The third time Flora’s husband attacked her occurred in November. He had broken the conditions of the restraining order, but she did not file a report against him with police as she didn’t want him to go to jail — he was still the guardian of her son.
Her husband had responded by forbidding her to enter their home. Since this time, he has let her see her boy only once. She has continued to support her son financially, with payments
ranging from NT$5000 to NT$25,000.
“I have a child, I don’t want money,” she said.
They are still married. He threatened to divorce her, and take sole custody of their son. Flora went into hiding to break free of the situation. She called 311, and entered a women’s shelter in Hsinchu for two weeks, where women seeking safety from violence can “stay safe.”

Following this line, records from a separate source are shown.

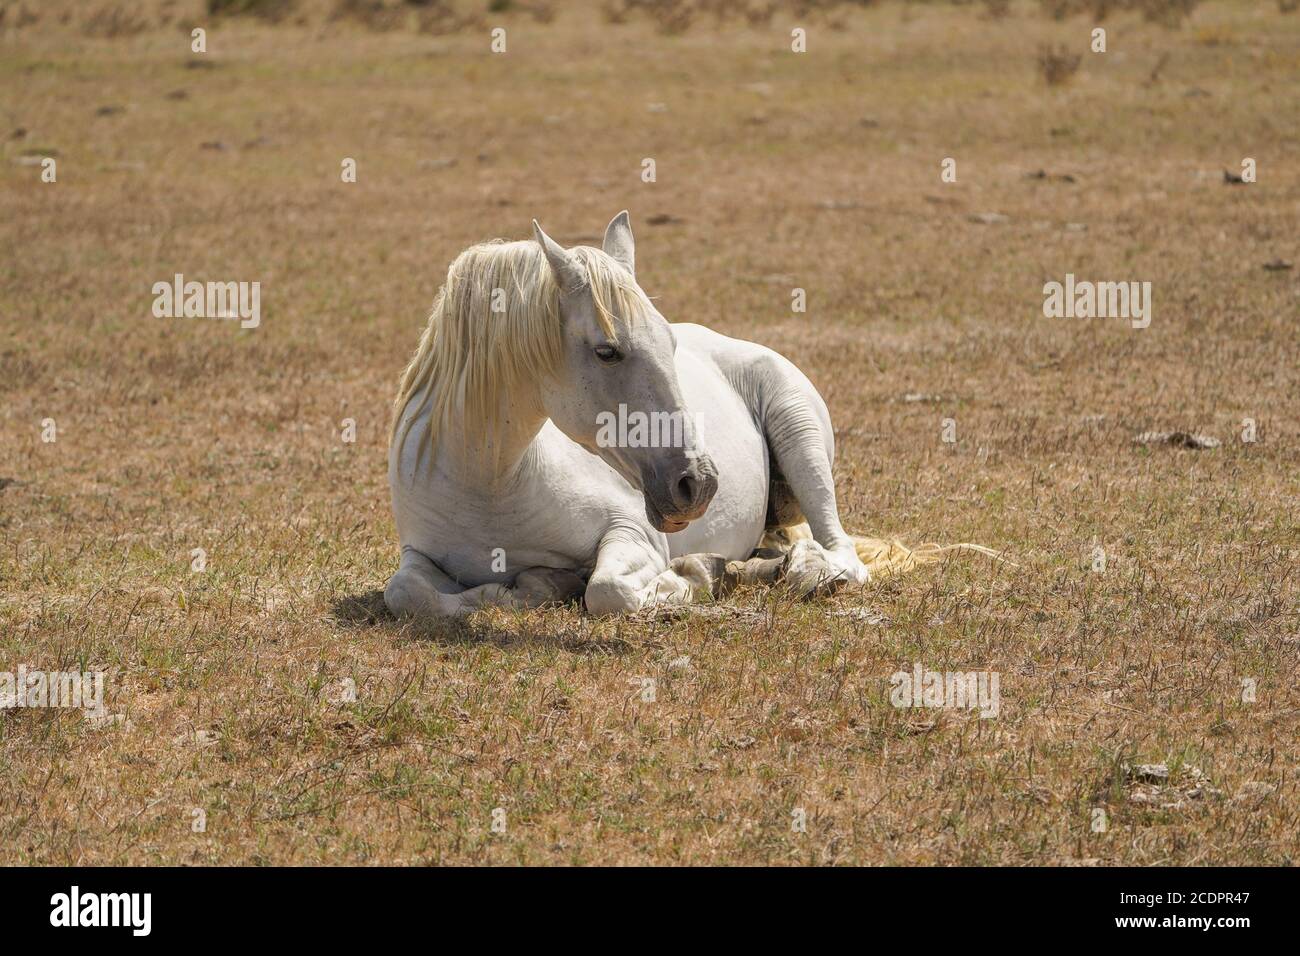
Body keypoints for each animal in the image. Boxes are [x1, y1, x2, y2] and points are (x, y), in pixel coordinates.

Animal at [385, 211, 971, 618]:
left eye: (668, 343)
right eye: (607, 351)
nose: (699, 483)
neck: (492, 481)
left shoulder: (633, 533)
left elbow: (608, 591)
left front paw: (687, 578)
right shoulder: (417, 554)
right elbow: (406, 591)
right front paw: (532, 587)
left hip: (798, 429)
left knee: (840, 552)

She helped out there by cooking and cleaning — and helped herself by resting.
Then she returned to Taipei to look for a job. Flora now works long hours packing Filipino-style lunches in Taishan — from 3 a.m. to 4 p.m., with one day off on Sundays. On her one day off, she doesn’t do anything, just rests, although sometimes she goes to church. She’s not afraid to go outside, she says, just tired.
Her question stems from her desire to stay in Taiwan, and to be with her son, 7.
Eric the immigration officer suggested the following: You have a child with an ROC citizen; if you didn’t, you would normally have to leave the country. But renew the protective order on him — for your safety, but also because immigration laws have changed in the past year, making it so that even if you got divorced, if it’s through domestic violence you could still maintain your permanent residency status. And work, too. You would be eligible to extend your residency — APRC (Alien Permanent Residency Certificate) or family spouse ARC (Alien Resident Certificate) — for a maximum three years at a time. Apply without your spouse there, Eric recommended.